Jaeger
Jaeger is an open-source
Distributed Tracing System (DTS) (observability) for monitoring and troubleshooting transactions across microservices-based and cloud-native architectures.
- End-to-end distributed request tracing and visualization (observability)
- Root Cause Analysis (RCA), performance and latency optimization for microservices (application performance monitoring)
- Supports multiple data storage backends for trace data retention and querying (data storage and querying)
- Integrates with OpenTelemetry (OTel) and various instrumentation libraries for trace collection (telemetry and instrumentation)

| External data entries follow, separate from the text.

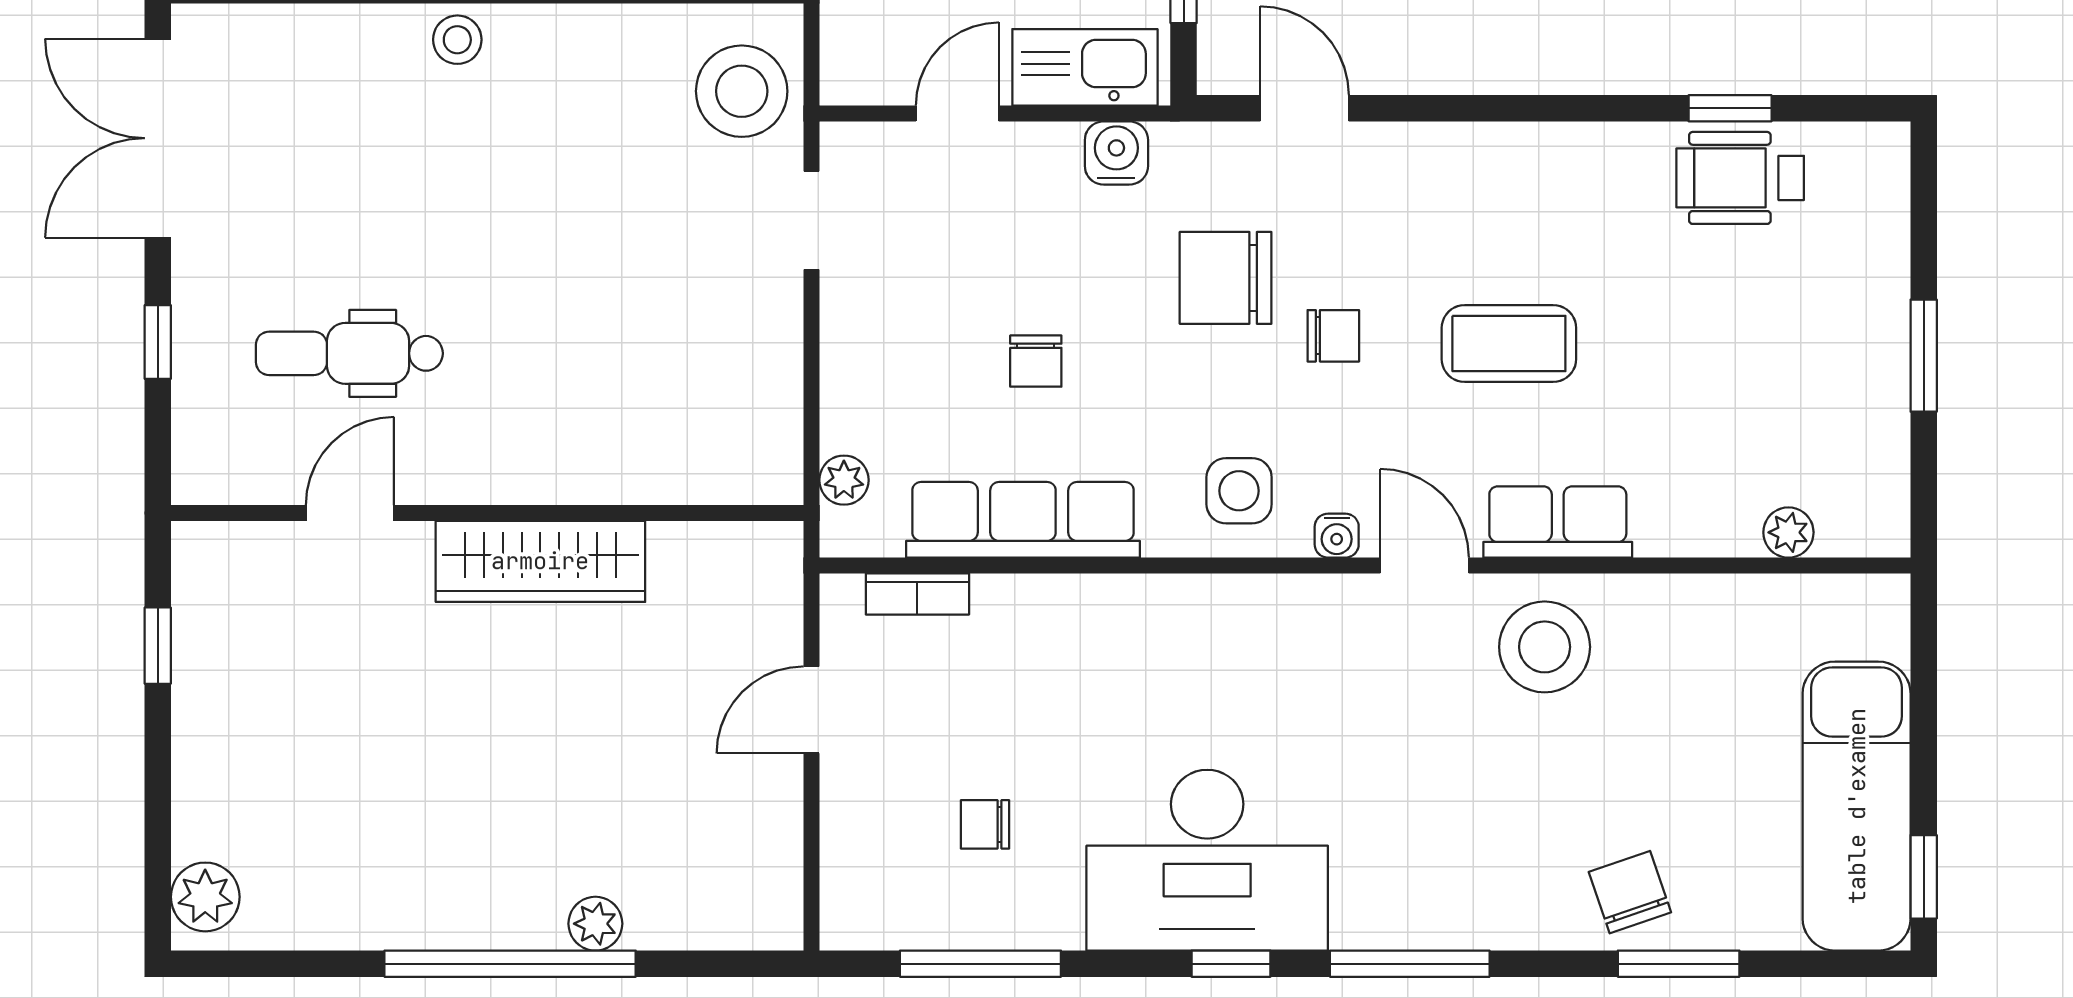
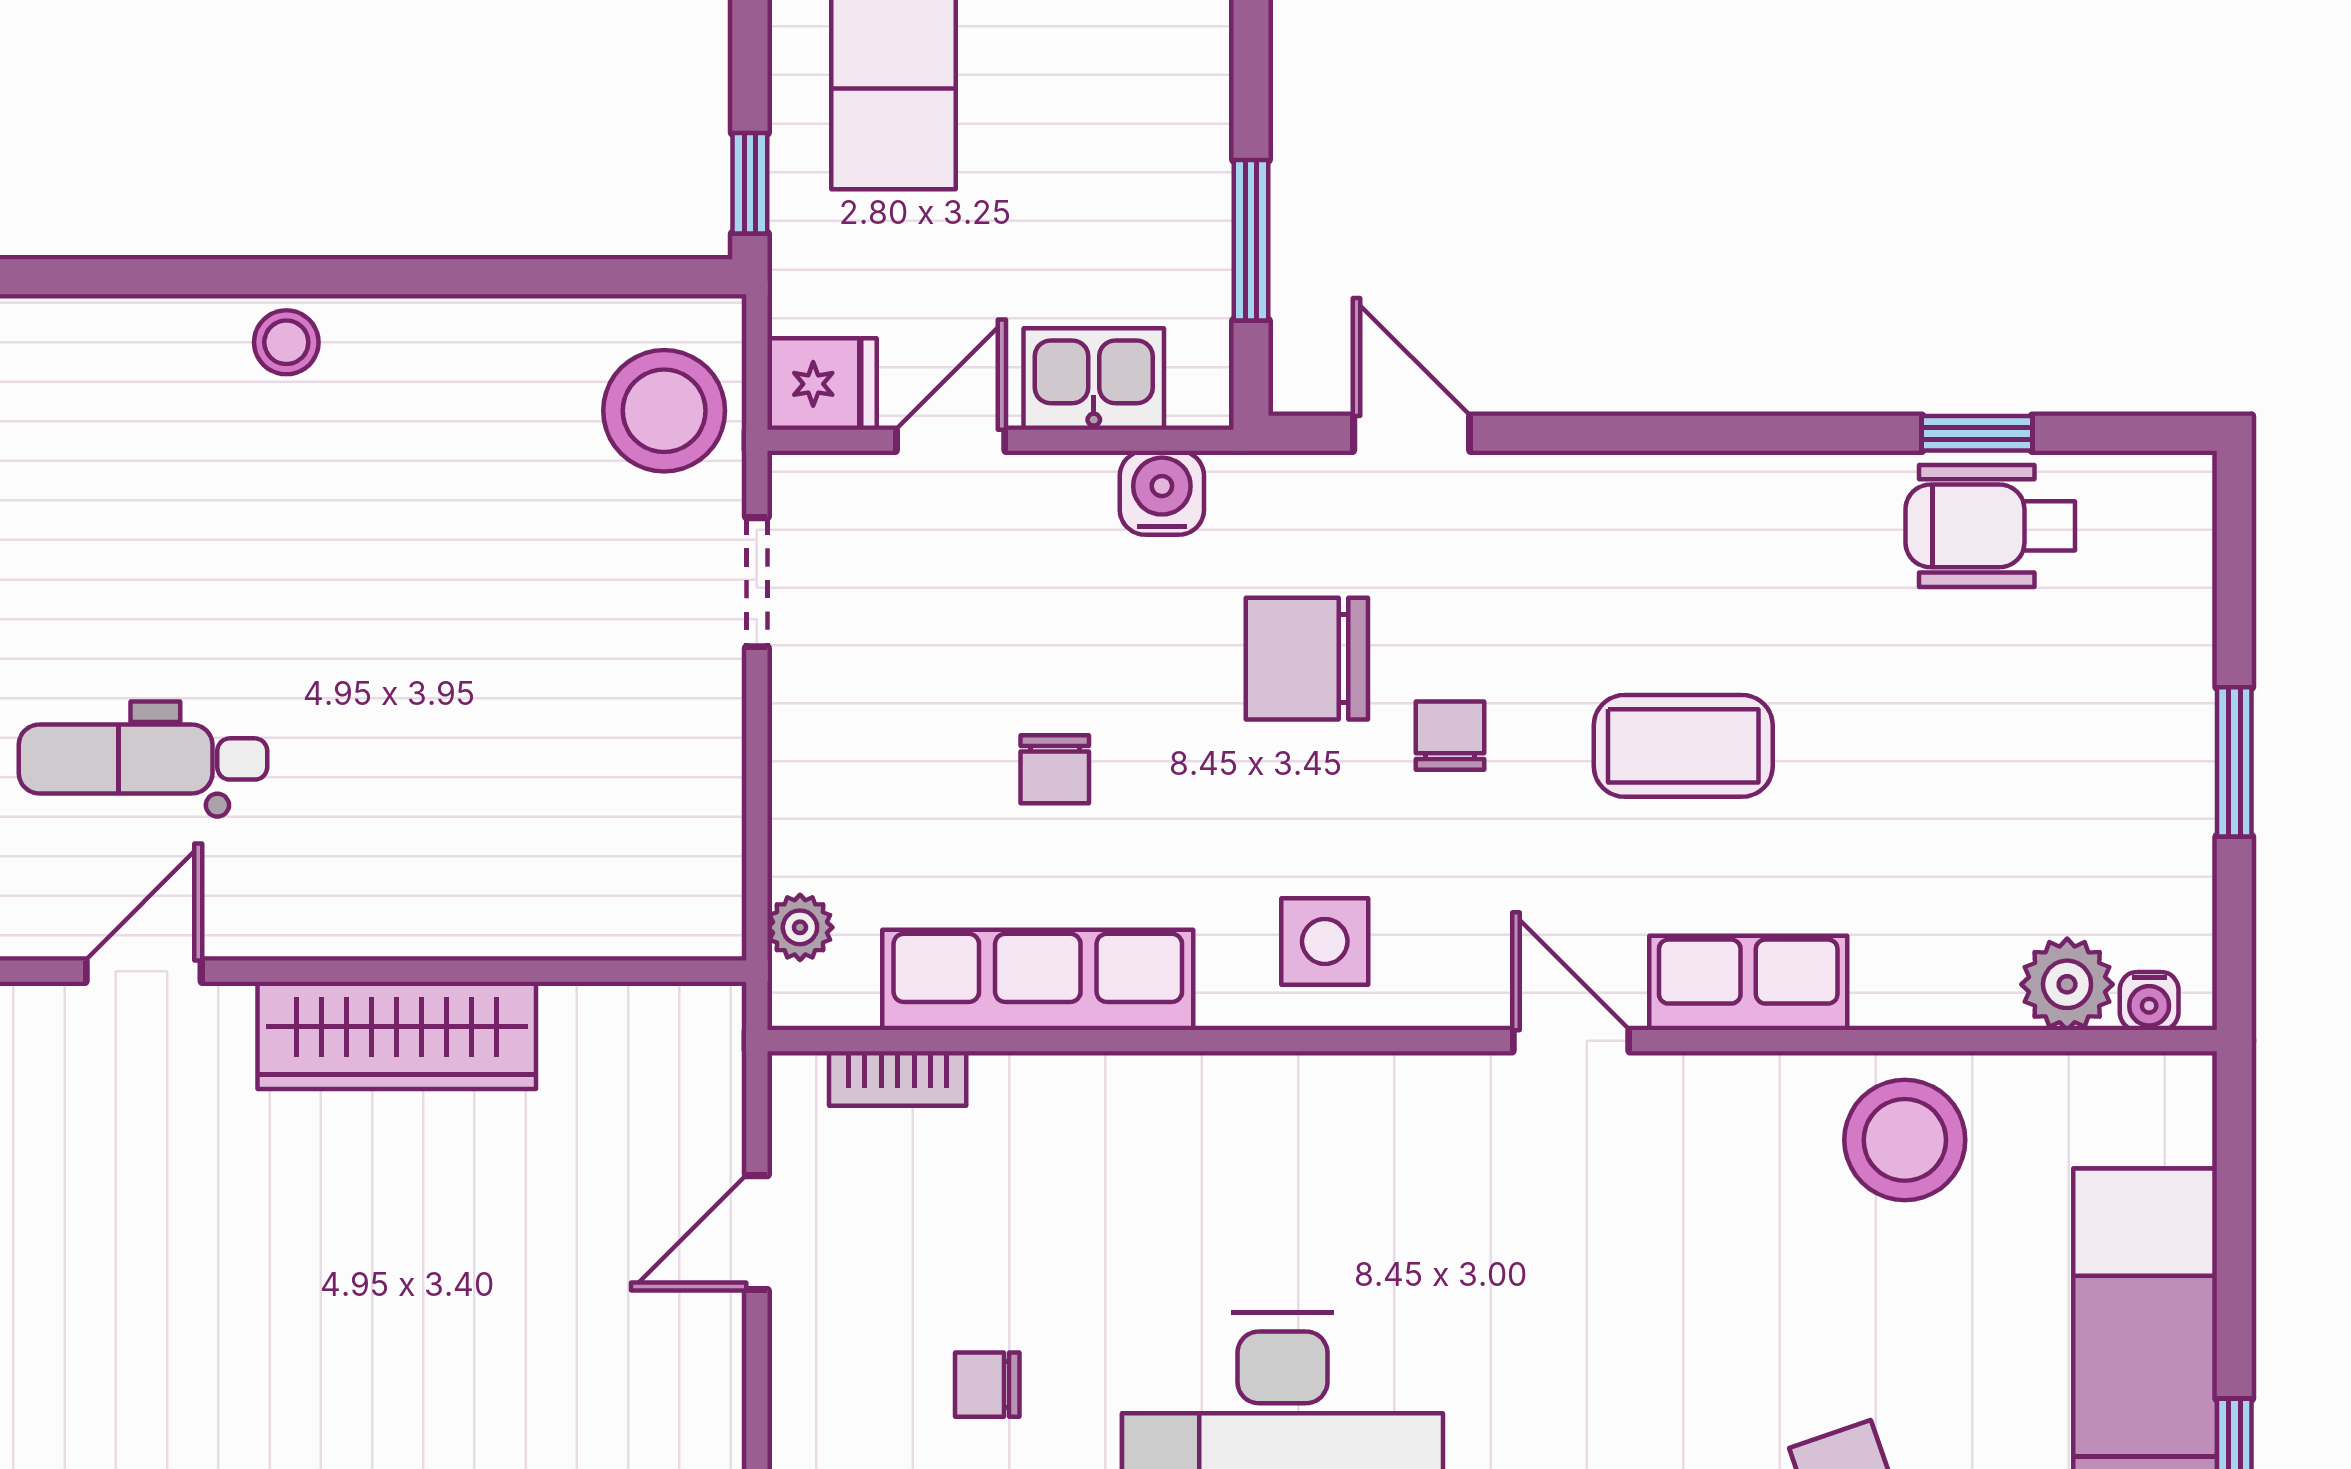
kitchen sink: (1085, 67) -> (1094, 379), width x0.73
fridge: (861, 71) -> (822, 384), added
chair: (1333, 336) -> (1450, 736), turned -90
plant: (1788, 532) -> (2067, 984), width x1.38, depth x1.38
water cooler: (1337, 536) -> (2149, 1001), moved
stool: (1545, 647) -> (1905, 1140), moved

- Query, UI, and backend components for trace sampling, indexing, and analysis (distributed tracing platform)
More About Jaeger
Jaeger is an open-source distributed tracing platform (observability) originally created to trace and analyze requests across microservices-based systems. It focuses on helping engineering and operations teams understand how individual requests propagate through multiple services, identify performance bottlenecks, and debug latency or reliability issues in complex, distributed environments.
At its core, Jaeger provides end-to-end request tracing (distributed tracing). Applications emit spans that describe individual operations, which are then correlated into traces covering complete request paths. These traces enable users to see service dependencies, timing information, and error propagation across the stack. Jaeger supports features such as trace sampling, span tagging, baggage propagation, and context propagation to give detailed observability into production workloads.
The Jaeger architecture typically includes client instrumentation, collectors, a storage backend, a query service, and a web-based user interface (observability platform). Client libraries or OTel SDKs send trace data to Jaeger collectors, which validate, process, and forward the spans to a storage backend such as Elasticsearch, Cassandra, or other supported stores (data storage and indexing). The query service reads from this storage and powers the UI and APIs for searching, filtering, and visualizing traces.
Jaeger integrates with OTel (telemetry and instrumentation), which is widely used for generating and exporting traces, metrics, and logs. This interoperability allows enterprises to instrument services once and route traces to Jaeger for analysis, while also supporting migration from older Jaeger client libraries to OTel. Jaeger can interoperate with service meshes and ingress gateways that emit tracing data, enabling trace collection without modifying all application code.
In enterprise environments, Jaeger is commonly deployed on Kubernetes or other container orchestration platforms (cloud-native infrastructure). It is used to troubleshoot high-latency requests, identify slow downstream dependencies, analyze retry storms, and study the behavior of complex request paths during incidents. Teams use Jaeger’s UI to explore traces, examine critical paths, and correlate trace data with logs and metrics from other observability systems.
From a directory and taxonomy perspective, Jaeger is categorized as a DTS within the broader observability and application performance monitoring domain. It provides trace collection, storage, querying, and visualization capabilities that integrate with instrumentation frameworks and telemetry pipelines, enabling detailed analysis of distributed transactions in cloud-native and microservices-based applications.